## Document structure recognition data
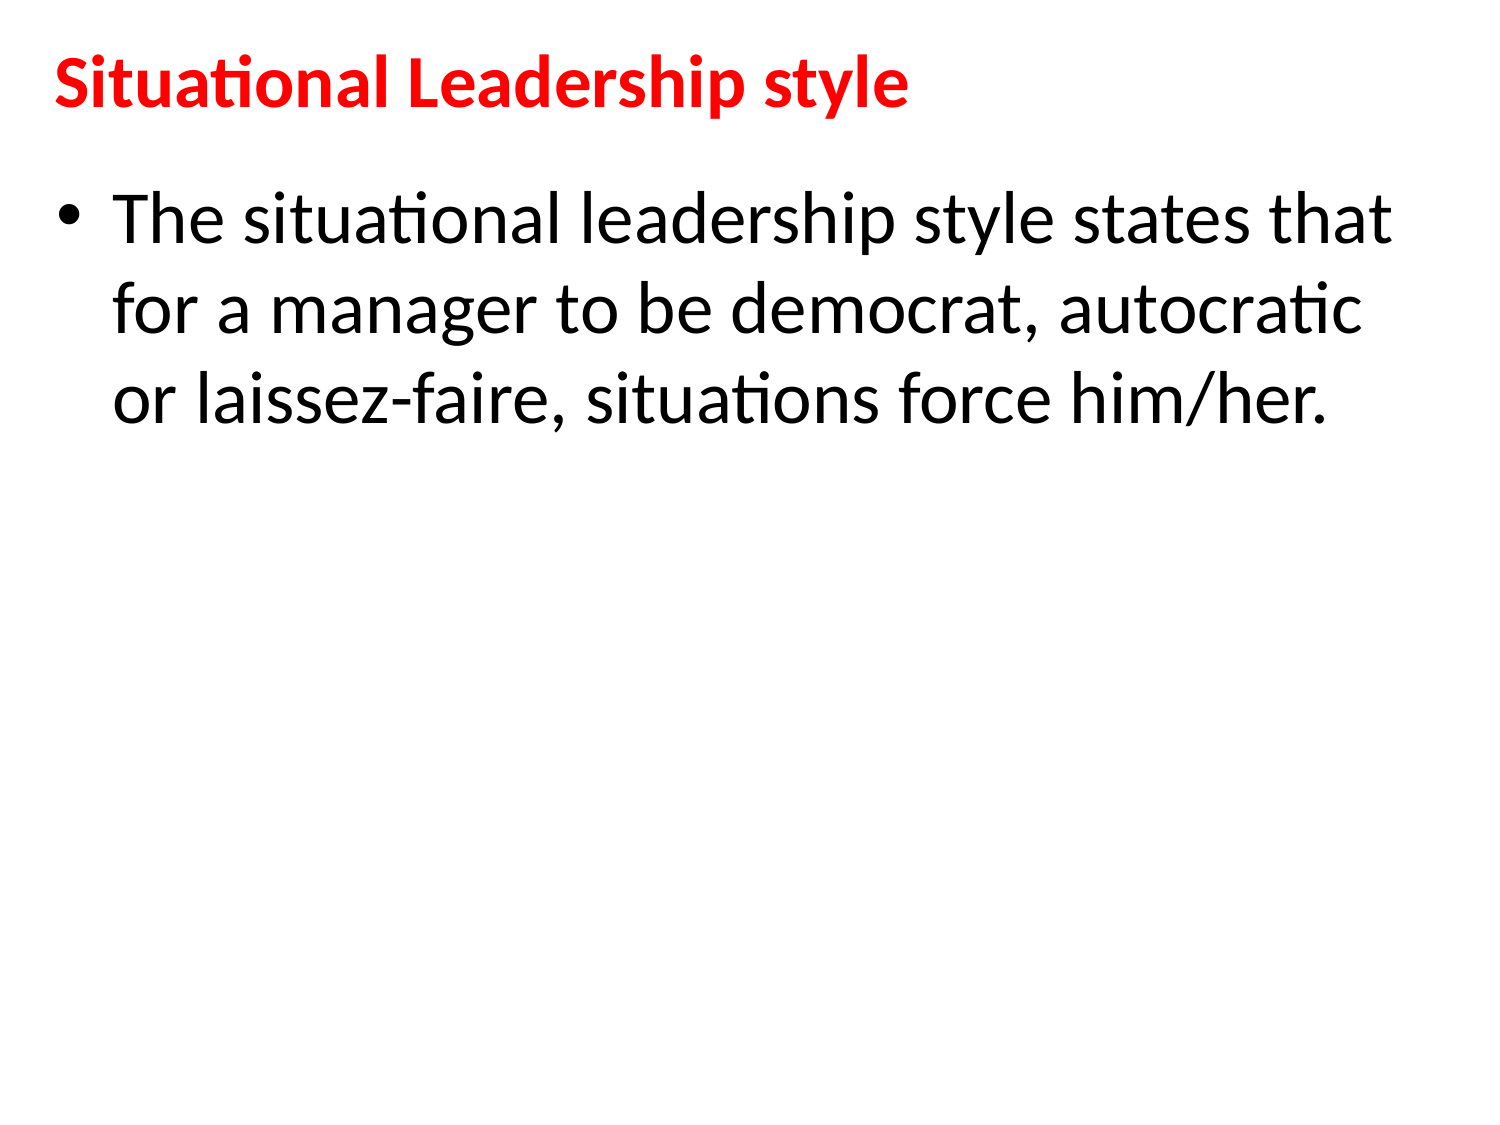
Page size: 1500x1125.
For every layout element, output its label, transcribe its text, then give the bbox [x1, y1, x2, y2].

list The situational leadership style states that for a manager to be democrat, autocratic or laissez-faire, situations force him/her. [41, 160, 1459, 1083]
title Situational Leadership style [39, 19, 1436, 135]
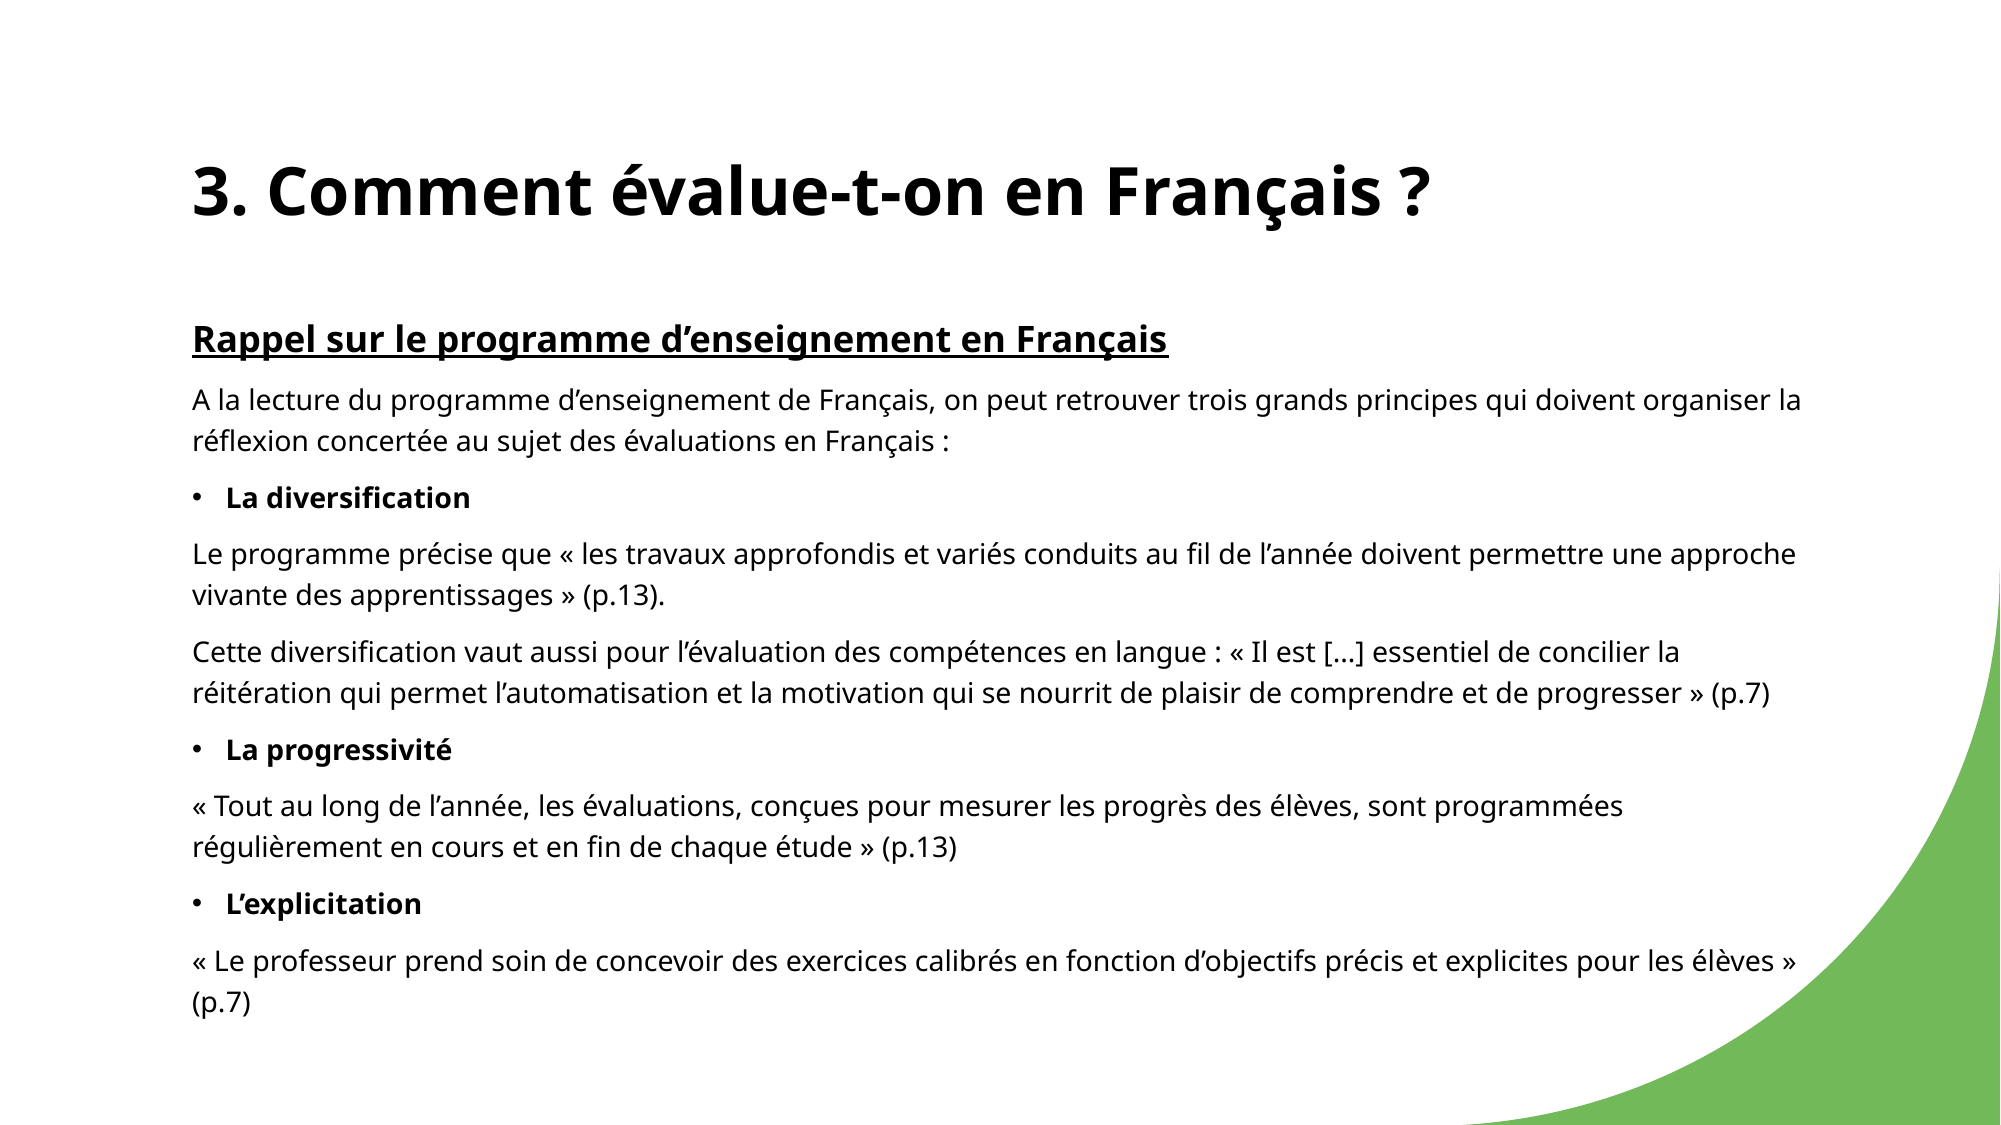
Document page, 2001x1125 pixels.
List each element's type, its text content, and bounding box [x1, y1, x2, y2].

## What to work on
The lines from the one that contains "For every layout" through the end of the data, repeated exactly and with no pictures, make up the whole answer.

## Result of this exercise
For every layout element, output its label, transcribe its text, then give the bbox [x1, y1, x2, y2].

list The situational leadership style states that for a manager to be democrat, autocratic or laissez-faire, situations force him/her. [41, 160, 1459, 1083]
title Situational Leadership style [39, 19, 1436, 135]
Document page, 2001x1125 pixels.
List each element's type, its text content, and bounding box [x1, y1, x2, y2].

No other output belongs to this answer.